■ **What you should do**
What is needed is an exact retyping of each entry, pictures excluded.

Stored data entries:
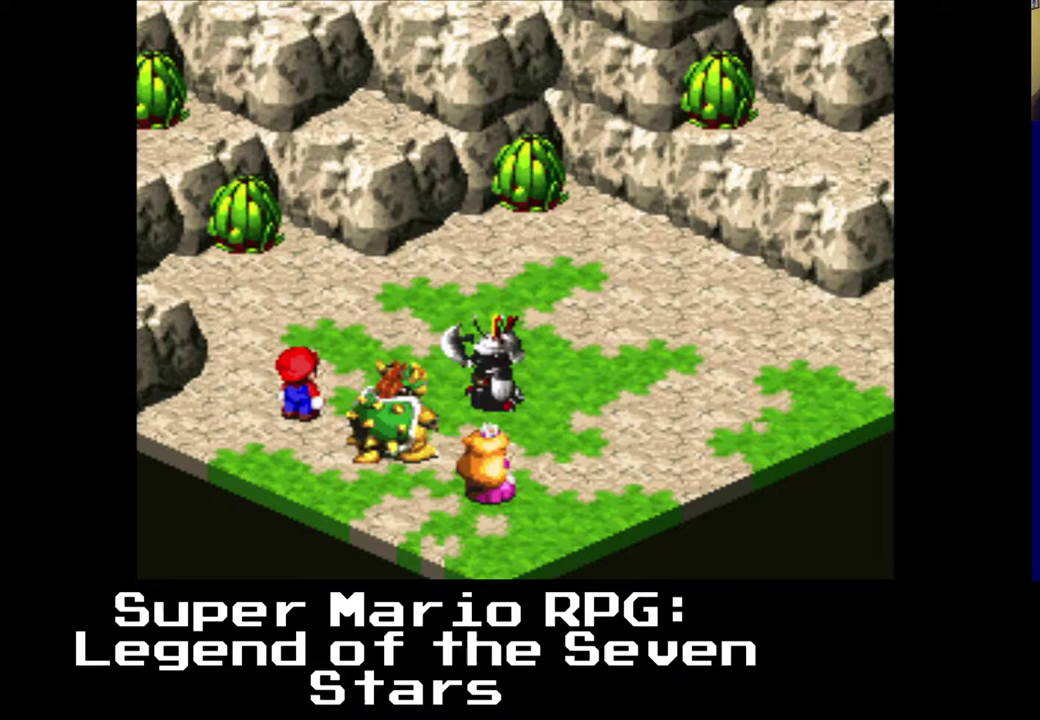
{"buttons": ["B"], "left_stick": "center", "right_stick": "center", "events": [[300, "B", "down"]]}
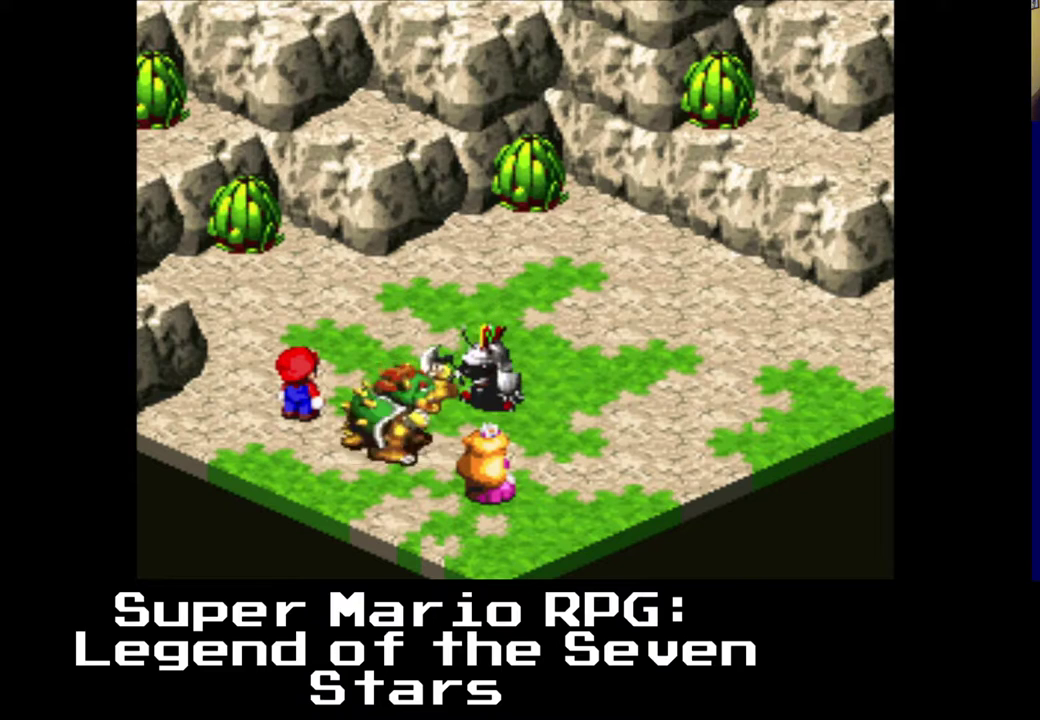
{"buttons": [], "left_stick": "center", "right_stick": "center", "events": [[67, "B", "up"]]}
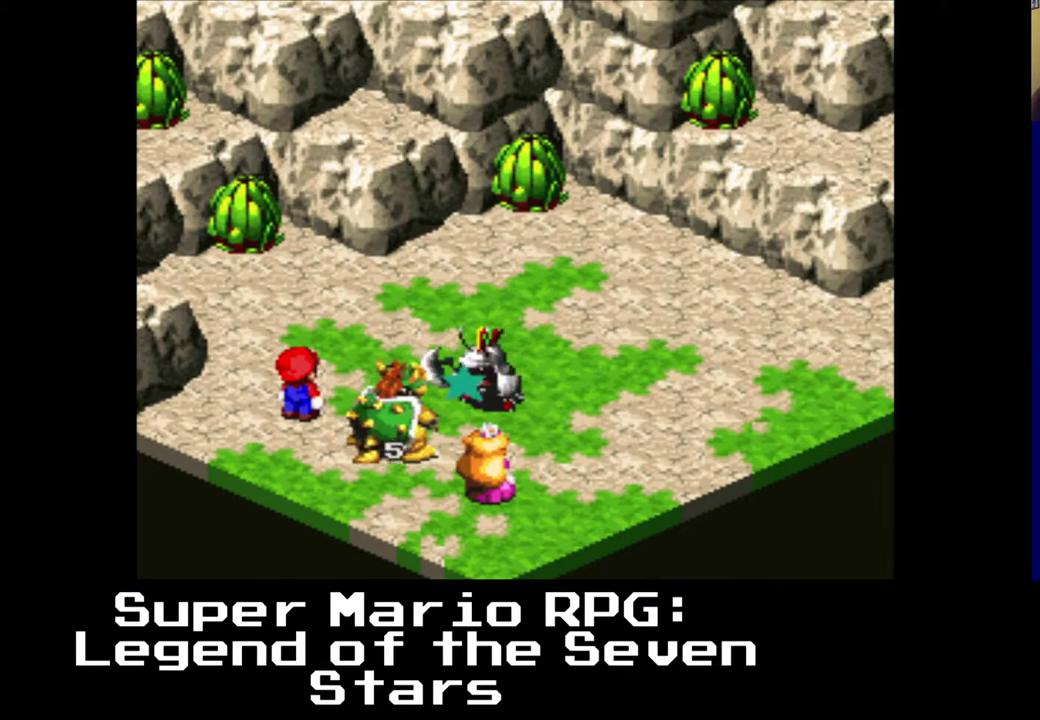
{"buttons": [], "left_stick": "center", "right_stick": "center", "events": []}
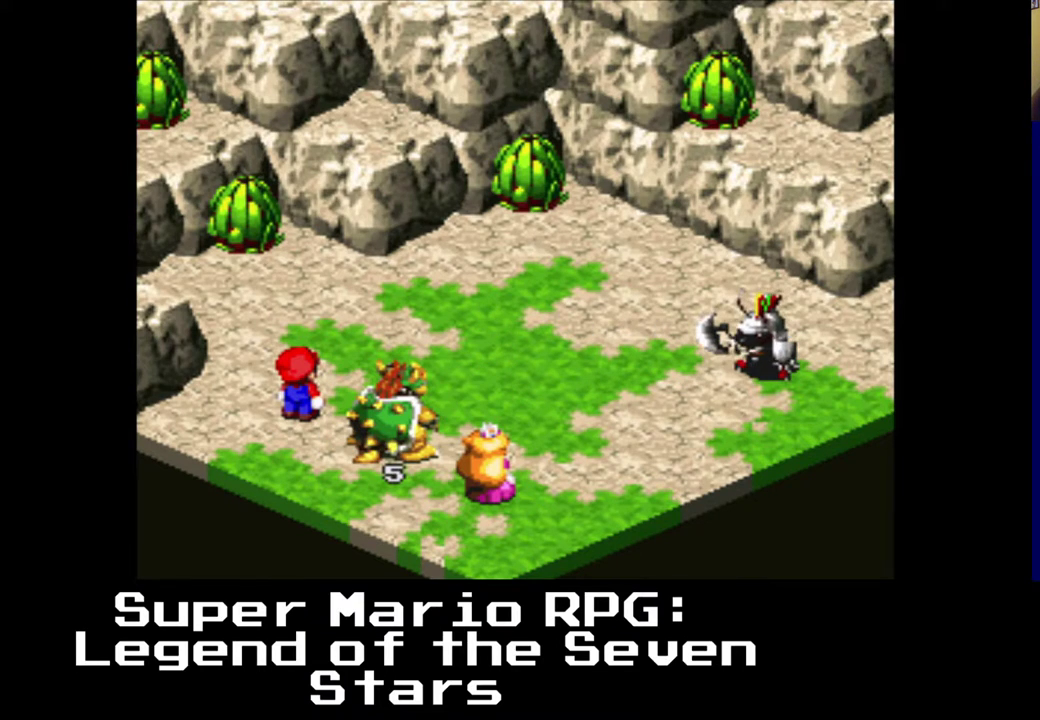
{"buttons": [], "left_stick": "center", "right_stick": "center", "events": []}
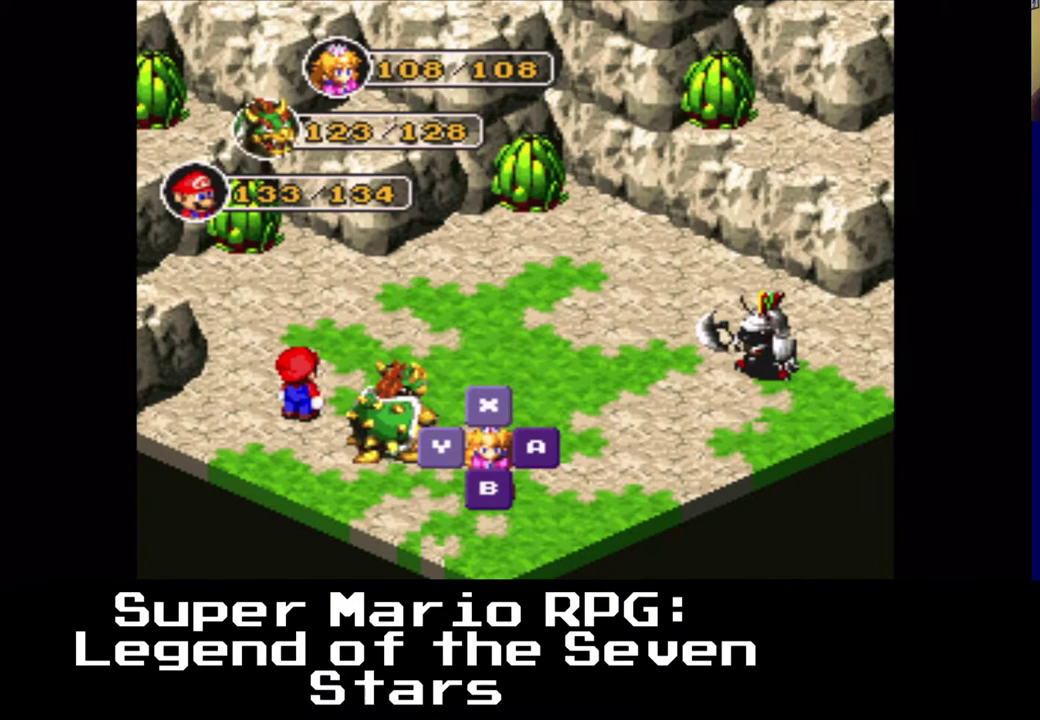
{"buttons": [], "left_stick": "center", "right_stick": "center", "events": [[150, "B", "down"], [300, "B", "up"]]}
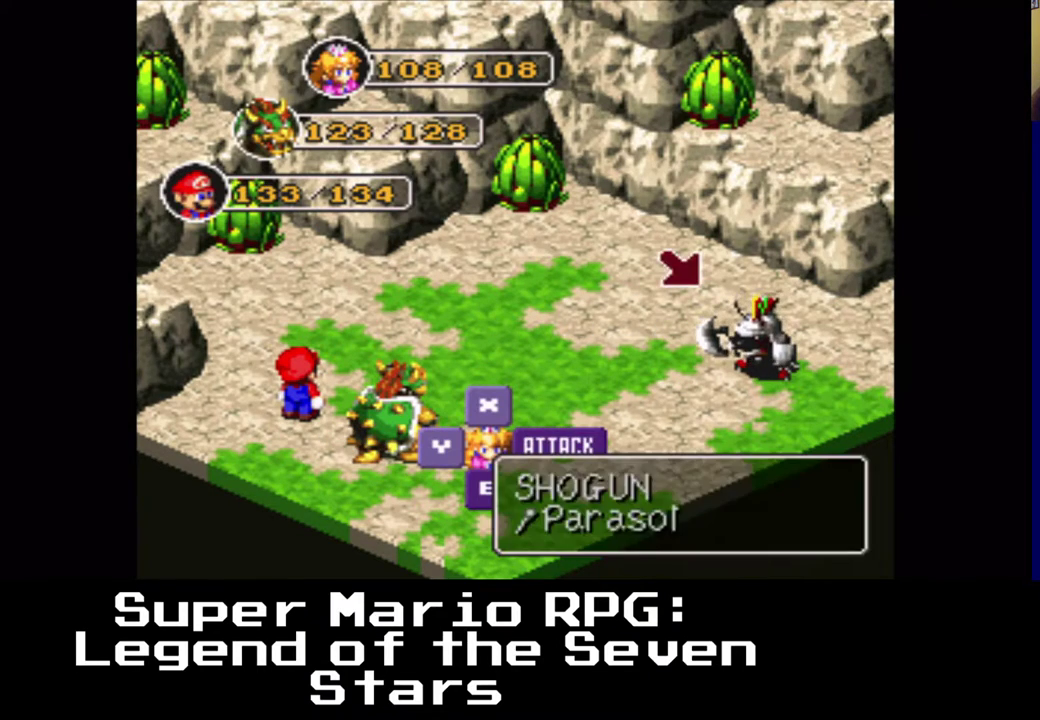
{"buttons": [], "left_stick": "center", "right_stick": "center", "events": [[67, "B", "down"], [183, "B", "up"]]}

■ **Result of the exercise**
{"buttons": ["B"], "left_stick": "center", "right_stick": "center", "events": [[300, "B", "down"]]}
{"buttons": [], "left_stick": "center", "right_stick": "center", "events": [[67, "B", "up"]]}
{"buttons": [], "left_stick": "center", "right_stick": "center", "events": []}
{"buttons": [], "left_stick": "center", "right_stick": "center", "events": []}
{"buttons": [], "left_stick": "center", "right_stick": "center", "events": [[150, "B", "down"], [300, "B", "up"]]}
{"buttons": [], "left_stick": "center", "right_stick": "center", "events": [[67, "B", "down"], [183, "B", "up"]]}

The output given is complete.